- SU has an average dollar-volume (as measured by average daily share volume multiplied by share price) of $95.8 million.
- SU has traded 724,316 shares today.
- SU is trading at 1.57 times the normal volume for the stock at this time of day.
- SU crossed above its 200-day simple moving average.
'Storm the Castle' stocks are worth watching because trading stocks that begin to experience a breakout can lead to potentially massive profits. Once psychological and technical resistance barriers like the 200-day moving average are breached on higher than normal relative volume, the stock is then free to find new buyers and momentum traders who can ultimately push the stock significantly higher. Regardless of the impetus behind the price and volume action, when a stock moves with strength and volume it can indicate the start of a new trend on which early investors can capitalize on. In the event of a well-timed trading opportunity, combining technical indicators with fundamental trends and a disciplined trading methodology should help you take the first steps towards investment success. EXCLUSIVE OFFER: Get the inside scoop on opportunities in SU with the Ticky from Trade-Ideas. See the FREE profile for SU NOW at Trade-Ideas More details on SU: Suncor Energy Inc., together with its subsidiaries, operates as an integrated energy company. The stock currently has a dividend yield of 2.5%. SU has a PE ratio of 17.4. Currently there are 12 analysts that rate Suncor Energy a buy, no analysts rate it a sell, and 3 rate it a hold. The average volume for Suncor Energy has been 3.6 million shares per day over the past 30 days. Suncor Energy has a market cap of $48.9 billion and is part of the basic materials sector and energy industry. Shares are down 5.7% year-to-date as of the close of trading on Friday. STOCKS TO BUY: TheStreet Quant Ratings has identified a handful of stocks that can potentially TRIPLE in the next 12 months. Learn more. TheStreetRatings.com Analysis: TheStreet Quant Ratings rates Suncor Energy as a hold. The company's strengths can be seen in multiple areas, such as its revenue growth, largely solid financial position with reasonable debt levels by most measures and reasonable valuation levels. However, as a counter to these strengths, we find that the company's profit margins have been poor overall. Highlights from the ratings report include:
- SU's revenue growth has slightly outpaced the industry average of 3.8%. Since the same quarter one year prior, revenues slightly increased by 4.4%. Growth in the company's revenue appears to have helped boost the earnings per share.
- SU's debt-to-equity ratio is very low at 0.28 and is currently below that of the industry average, implying that there has been very successful management of debt levels. Along with the favorable debt-to-equity ratio, the company maintains an adequate quick ratio of 1.01, which illustrates the ability to avoid short-term cash problems.

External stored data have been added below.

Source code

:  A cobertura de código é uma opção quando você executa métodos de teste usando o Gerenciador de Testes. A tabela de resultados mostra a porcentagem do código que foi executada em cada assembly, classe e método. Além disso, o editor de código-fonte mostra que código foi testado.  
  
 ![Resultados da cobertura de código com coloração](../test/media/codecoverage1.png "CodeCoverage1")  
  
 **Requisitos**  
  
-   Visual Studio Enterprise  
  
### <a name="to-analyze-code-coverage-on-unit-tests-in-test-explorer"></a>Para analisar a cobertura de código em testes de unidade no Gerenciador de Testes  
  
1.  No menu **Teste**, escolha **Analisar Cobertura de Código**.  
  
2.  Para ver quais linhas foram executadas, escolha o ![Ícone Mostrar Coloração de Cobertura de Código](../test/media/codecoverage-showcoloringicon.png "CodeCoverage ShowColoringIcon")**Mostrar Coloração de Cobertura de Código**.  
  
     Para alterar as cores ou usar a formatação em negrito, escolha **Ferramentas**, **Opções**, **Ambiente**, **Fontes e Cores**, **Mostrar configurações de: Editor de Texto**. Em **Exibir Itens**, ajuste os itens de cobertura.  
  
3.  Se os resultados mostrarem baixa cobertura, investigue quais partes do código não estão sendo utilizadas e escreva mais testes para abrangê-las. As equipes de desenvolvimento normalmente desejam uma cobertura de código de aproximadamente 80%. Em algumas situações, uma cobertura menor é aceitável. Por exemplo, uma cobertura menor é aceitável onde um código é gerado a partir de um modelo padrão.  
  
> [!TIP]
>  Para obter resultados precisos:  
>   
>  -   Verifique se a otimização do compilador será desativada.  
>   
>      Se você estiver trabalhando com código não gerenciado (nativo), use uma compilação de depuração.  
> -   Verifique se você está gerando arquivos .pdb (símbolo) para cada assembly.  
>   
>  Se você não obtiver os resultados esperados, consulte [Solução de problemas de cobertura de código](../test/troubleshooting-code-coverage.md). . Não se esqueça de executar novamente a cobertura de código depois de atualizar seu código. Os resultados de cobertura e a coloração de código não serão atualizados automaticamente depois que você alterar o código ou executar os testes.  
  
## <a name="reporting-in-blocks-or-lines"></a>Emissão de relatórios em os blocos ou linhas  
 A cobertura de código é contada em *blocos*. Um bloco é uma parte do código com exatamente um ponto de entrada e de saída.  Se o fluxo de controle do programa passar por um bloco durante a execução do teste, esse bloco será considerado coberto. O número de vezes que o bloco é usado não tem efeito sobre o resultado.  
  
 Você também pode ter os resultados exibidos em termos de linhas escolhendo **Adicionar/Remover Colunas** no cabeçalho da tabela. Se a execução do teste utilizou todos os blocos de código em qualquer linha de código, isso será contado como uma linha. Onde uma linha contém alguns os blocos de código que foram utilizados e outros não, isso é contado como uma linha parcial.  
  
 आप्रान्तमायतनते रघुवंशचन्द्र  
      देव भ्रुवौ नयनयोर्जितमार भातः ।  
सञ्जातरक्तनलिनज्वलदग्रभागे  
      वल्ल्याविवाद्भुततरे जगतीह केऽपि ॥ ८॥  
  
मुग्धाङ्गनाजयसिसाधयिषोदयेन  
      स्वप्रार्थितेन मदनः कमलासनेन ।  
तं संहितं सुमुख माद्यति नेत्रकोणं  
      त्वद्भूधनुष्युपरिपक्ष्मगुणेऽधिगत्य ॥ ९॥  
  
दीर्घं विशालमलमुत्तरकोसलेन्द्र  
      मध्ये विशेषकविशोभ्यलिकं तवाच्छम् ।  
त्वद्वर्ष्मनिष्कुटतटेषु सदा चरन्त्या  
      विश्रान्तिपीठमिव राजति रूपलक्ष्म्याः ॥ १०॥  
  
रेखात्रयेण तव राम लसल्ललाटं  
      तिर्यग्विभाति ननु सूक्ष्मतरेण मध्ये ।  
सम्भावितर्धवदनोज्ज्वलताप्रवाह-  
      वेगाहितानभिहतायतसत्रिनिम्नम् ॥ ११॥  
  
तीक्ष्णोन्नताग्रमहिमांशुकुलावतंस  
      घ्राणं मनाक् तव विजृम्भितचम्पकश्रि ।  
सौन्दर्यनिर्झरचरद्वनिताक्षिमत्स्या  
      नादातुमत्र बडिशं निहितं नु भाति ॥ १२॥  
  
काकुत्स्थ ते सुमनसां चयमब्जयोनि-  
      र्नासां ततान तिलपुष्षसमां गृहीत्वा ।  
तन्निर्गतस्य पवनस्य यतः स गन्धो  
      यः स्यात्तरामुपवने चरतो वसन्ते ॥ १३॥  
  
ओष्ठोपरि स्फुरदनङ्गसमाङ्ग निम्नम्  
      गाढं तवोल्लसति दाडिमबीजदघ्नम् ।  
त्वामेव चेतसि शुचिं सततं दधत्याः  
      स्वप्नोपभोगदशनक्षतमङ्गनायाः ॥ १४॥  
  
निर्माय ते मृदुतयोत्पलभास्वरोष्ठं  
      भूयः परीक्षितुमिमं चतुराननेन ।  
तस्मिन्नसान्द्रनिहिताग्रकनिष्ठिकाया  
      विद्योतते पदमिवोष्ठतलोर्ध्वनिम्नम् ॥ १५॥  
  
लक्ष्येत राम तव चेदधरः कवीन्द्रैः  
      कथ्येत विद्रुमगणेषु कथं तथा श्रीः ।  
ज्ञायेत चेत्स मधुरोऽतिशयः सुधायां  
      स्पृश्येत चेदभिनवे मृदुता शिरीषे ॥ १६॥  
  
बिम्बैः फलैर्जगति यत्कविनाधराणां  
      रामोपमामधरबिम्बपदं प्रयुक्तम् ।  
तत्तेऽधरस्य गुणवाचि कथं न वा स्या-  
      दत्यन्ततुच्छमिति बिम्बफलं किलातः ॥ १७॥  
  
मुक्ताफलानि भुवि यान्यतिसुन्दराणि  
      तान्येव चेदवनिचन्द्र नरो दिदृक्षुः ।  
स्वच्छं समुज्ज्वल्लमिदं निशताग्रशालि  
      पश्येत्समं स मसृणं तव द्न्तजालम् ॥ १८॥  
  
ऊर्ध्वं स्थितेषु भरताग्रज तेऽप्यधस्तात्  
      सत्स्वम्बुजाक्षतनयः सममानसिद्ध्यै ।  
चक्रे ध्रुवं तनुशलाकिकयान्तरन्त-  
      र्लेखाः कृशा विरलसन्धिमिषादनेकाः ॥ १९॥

- Compared to where it was 12 months ago, the stock is up, but it has so far lagged the appreciation in the S&P 500. Despite the fact that it has already risen in the past year, there is currently no conclusive evidence that warrants the purchase or sale of this stock.
- The return on equity has improved slightly when compared to the same quarter one year prior. This can be construed as a modest strength in the organization. In comparison to the other companies in the Oil, Gas & Consumable Fuels industry and the overall market, SUNCOR ENERGY INC's return on equity is significantly below that of the industry average and is below that of the S&P 500.
- The gross profit margin for SUNCOR ENERGY INC is currently lower than what is desirable, coming in at 27.85%. Regardless of SU's low profit margin, it has managed to increase from the same period last year. Despite the mixed results of the gross profit margin, the net profit margin of 4.51% trails the industry average.
- You can view the full Suncor Energy Ratings Report.